You are putting ridiculous limits on your ability to speculate. If everything arises in consciousness it would still look like what it does. The brain is the set up as the filter for a complete dissociative personal experience - or sense of I. But put that aside and start by trying to answer the material problem that is the hard problem of consciousness, in its completeness, being careful to observe in yourself insubstantial beliefs and assumptions. Materialism is not obvious, it is what our experience looks like. Once upon a time we even thought that existence was made up of discreet parts like bricks in a wall. Science at best describes and predicts the behaviour of what is our phenomenal experience. It fails to explain what it is.
@@opinion3742 I don't see how framing the issue the way I did, limits ability to speculate. Rather, (as I am neither a philosopher or a neuroscientist), I am not personally much interested in endless speculation on the subject. You said, "If everything arises in consciousness it would still look like what it does." Is this not the same as saying that a universe where a materialism is true and a universe where idealism is true are completely indistinguishable from it each other. If that is not what you believe then how could we distinguish the difference as to which scenario actually represents reality. This is why I frame the issue the way I do. If we had a demonstration of consciousness absent a material brain, then this would clearly show materialism to be false. Again I am not asserting to know the nature of consciousness, or that the materiel world is all there is. I am just putting forward what I think we be reasonably falsifiability of materialism. If you think phenomenal experience is not a product of material process in the brain, do you think this is a falsifiable hypothesis? If so, how could it be falsified?
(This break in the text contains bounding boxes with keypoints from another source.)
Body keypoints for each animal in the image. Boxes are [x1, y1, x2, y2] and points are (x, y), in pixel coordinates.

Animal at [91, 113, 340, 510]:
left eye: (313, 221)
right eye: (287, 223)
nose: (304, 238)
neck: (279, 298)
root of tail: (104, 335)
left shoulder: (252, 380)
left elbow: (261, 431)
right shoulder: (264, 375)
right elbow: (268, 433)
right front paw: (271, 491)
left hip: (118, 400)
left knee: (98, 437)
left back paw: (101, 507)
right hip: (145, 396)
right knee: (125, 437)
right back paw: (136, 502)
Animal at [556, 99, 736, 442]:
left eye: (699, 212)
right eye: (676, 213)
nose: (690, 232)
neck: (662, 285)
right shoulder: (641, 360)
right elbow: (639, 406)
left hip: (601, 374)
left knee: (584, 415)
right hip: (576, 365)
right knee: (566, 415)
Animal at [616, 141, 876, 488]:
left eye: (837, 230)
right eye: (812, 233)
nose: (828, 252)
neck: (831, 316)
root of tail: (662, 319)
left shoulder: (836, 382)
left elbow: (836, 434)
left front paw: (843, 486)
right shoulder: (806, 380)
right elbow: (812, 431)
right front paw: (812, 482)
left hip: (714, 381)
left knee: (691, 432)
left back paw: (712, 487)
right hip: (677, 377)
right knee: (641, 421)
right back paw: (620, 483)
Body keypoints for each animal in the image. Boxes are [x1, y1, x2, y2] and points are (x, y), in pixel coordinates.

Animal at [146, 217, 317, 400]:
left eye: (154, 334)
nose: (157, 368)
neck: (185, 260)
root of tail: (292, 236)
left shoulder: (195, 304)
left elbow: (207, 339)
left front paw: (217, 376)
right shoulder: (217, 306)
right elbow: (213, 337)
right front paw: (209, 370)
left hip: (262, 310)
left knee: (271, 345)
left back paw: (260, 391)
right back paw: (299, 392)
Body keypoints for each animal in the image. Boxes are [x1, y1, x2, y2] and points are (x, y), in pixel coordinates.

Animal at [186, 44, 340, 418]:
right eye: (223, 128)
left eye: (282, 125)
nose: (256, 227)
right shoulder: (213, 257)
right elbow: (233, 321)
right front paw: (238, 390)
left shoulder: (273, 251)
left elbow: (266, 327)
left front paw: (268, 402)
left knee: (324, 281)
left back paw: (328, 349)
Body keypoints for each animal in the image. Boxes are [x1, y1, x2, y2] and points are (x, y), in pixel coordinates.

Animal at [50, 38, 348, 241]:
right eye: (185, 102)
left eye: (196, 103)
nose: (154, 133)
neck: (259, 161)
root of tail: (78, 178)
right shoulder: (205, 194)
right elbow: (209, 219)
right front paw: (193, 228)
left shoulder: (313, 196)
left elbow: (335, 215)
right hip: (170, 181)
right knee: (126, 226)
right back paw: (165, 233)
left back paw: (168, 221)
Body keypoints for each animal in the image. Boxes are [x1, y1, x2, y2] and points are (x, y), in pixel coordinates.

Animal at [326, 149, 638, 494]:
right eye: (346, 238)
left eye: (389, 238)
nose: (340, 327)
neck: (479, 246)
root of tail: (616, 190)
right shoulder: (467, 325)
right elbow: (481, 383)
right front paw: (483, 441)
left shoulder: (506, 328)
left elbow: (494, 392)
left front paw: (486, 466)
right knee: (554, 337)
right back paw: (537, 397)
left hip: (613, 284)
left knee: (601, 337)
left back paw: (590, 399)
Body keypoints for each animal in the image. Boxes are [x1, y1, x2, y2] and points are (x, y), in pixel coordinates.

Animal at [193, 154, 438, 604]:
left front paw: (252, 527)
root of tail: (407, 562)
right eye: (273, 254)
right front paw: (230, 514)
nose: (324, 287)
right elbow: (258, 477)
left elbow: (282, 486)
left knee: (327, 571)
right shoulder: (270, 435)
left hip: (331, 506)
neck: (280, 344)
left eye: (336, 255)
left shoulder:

@@michaelstanet7453 "Is this not the same as saying that a universe where a materialism is true and a universe where idealism is true are completely indistinguishable from it each other?" No. In the material argument the hard problem of consciousness remains. In the idealist argument it is resolved. But your insistence that there is only one way to prove an argument is a mind not tied to a brain limits what is acceptable to you as an argument. You can have a material universe in which consciousness arises as a bi-product if you want but you have to be aware that it presents a philosophical problem. This is why there is debate. I take an agnostic approach myself. To date science can explain and predict behavior of phenomenon but it remains mysterious. Or maybe I'm too much of a hippy. You decide. It's your life.
Great arguments on both sides but im gonna have to say Kastrup was more convincing for me, although I am slightly biased as I believed in metaphysical idealism before watching this.
This guy bugs me. If we encounter a silicon based or methane based intelligent alien species or even a species that is not carbon based and has no DNA his theory goes out the window. He is just too earth-centric.
@@ancientflames Maybe they’re not that smart ;) Seriously, I love listening to brilliant scientist- philosophers like Christof Koch but Bernardo’s argument is superior. That’s all.
@@ElsadelValleGaster superior based on what? He started with a presupposition and never gave evidence as to why anyone should hold that same presupposition as him.
@@ElsadelValleGaster If the book has no new proof or evidence for a spiritual realm, God or anything outside of the observable and demonstratable, what could he possibly be brining to the table that hasn't been said better thousands of years ago by great philosophers? I would venture nothing.